Simulação do Ibama aponta que vazamento de petróleo na Foz do Amazonas pode impactar 9 países
Thomaz Tavares: Houve uma audiência pública no Oiapoque, onde senadores e deputados do Amapá defenderam a exploração petroleira como alternativa de desenvolvimento da região, escancarando a falta de representatividade socioambiental no campo político do Amapá. Como isso pode comprometer o futuro do estado?
Hannah Balieiro: É escancarado que existe uma hegemonia no cenário político do Amapá. Nenhum de nossos representantes políticos se posiciona contra a exploração de petróleo.
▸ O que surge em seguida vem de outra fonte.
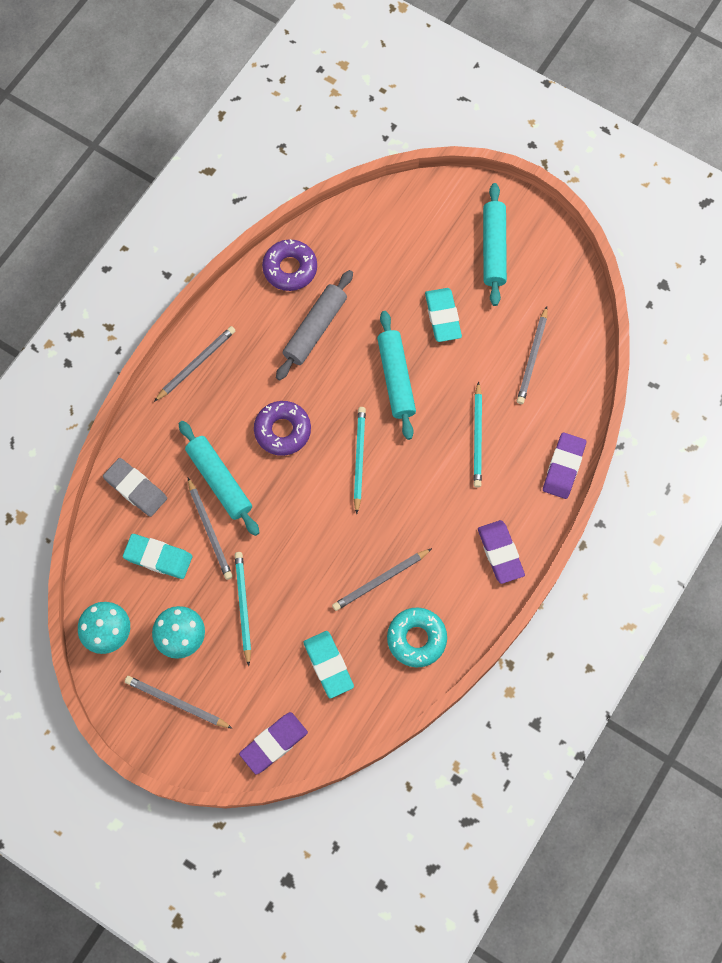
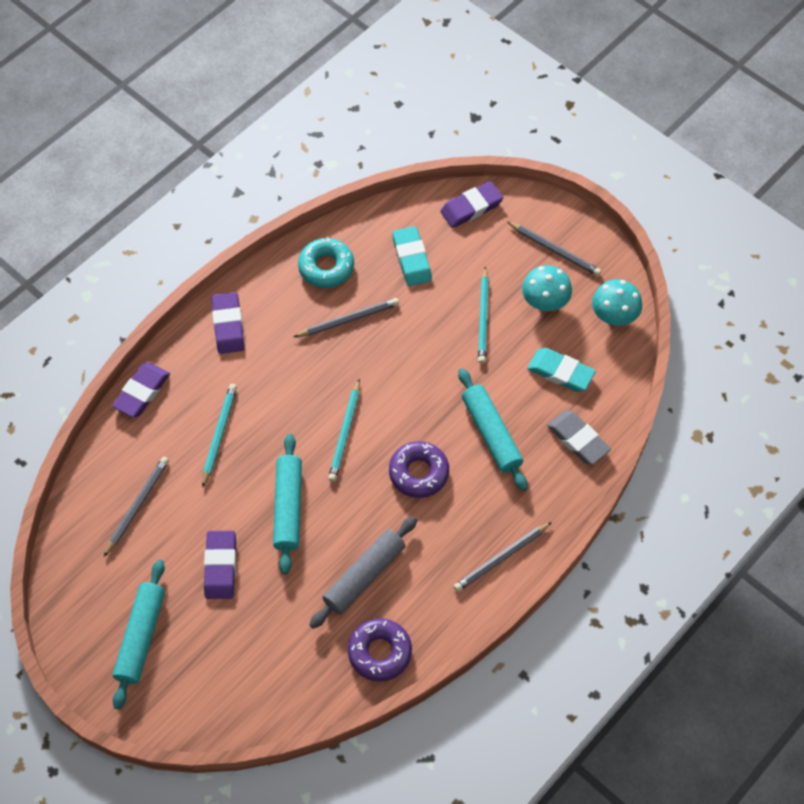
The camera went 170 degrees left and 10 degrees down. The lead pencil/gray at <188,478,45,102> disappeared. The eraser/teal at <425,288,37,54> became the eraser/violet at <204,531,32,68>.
É muito comum a gente ouvir discursos de nossos representantes políticos também em contra da conservação do estado do Amapá. O Amapá tem 73% de áreas protegidas e isso não consegue ser visto enquanto uma oportunidade! Principalmente no cenário de crise climática que nós temos hoje, no cenário global, das negociações globais, isso deveria ser algo a ser olhado como uma vantagem! Procurar estratégias a partir da conservação. O estado do Amapá é um dos que menos emite carbono no Brasil inteiro e isso não é visto pelos nossos governantes enquanto uma oportunidade, uma possibilidade da gente pensar uma nova economia voltada para uma qualidade de vida e para a conservação também.
Isso deixa o estado indo na contramão de uma agenda global. Mundialmente, a gente tem, através das negociações internacionais, o Acordo de Paris sendo o nosso principal guia para um futuro em que a gente não atinja o ponto de não retorno da Terra. E ele aponta para que a gente segure as nossas emissões de gás carbono para que a gente não ultrapasse o aumento da temperatura global para mais de 1,5°C. Então, isso é uma oportunidade, a gente pode olhar para o estado do Amapá como um dos estados mais conservados do Brasil e, dentro desse cenário global, entender isso enquanto vantagem, não enquanto desvantagem.
Nas negociações internacionais, o Brasil sempre teve um posicionamento extremamente importante, porque coloca dentro da agenda internacional, desde os debates lá na Eco 92, o conceito de sustentabilidade. Então o Brasil tem essa responsabilidade internacional. Enquanto o Amapá poderia estar sendo um estado modelo, pensando uma nova economia baseada na conservação, ele acaba se tornando um estado que quer ir contra esse movimento global de redução das emissões de carbono.
Thomaz Tavares: E como as comunidades locais que dependem dos recursos naturais na foz do Amazonas estão sendo consultadas e envolvidas nas decisões sobre a exploração de petróleo?
Hannah Balieiro: Até o momento não houve nenhuma consulta.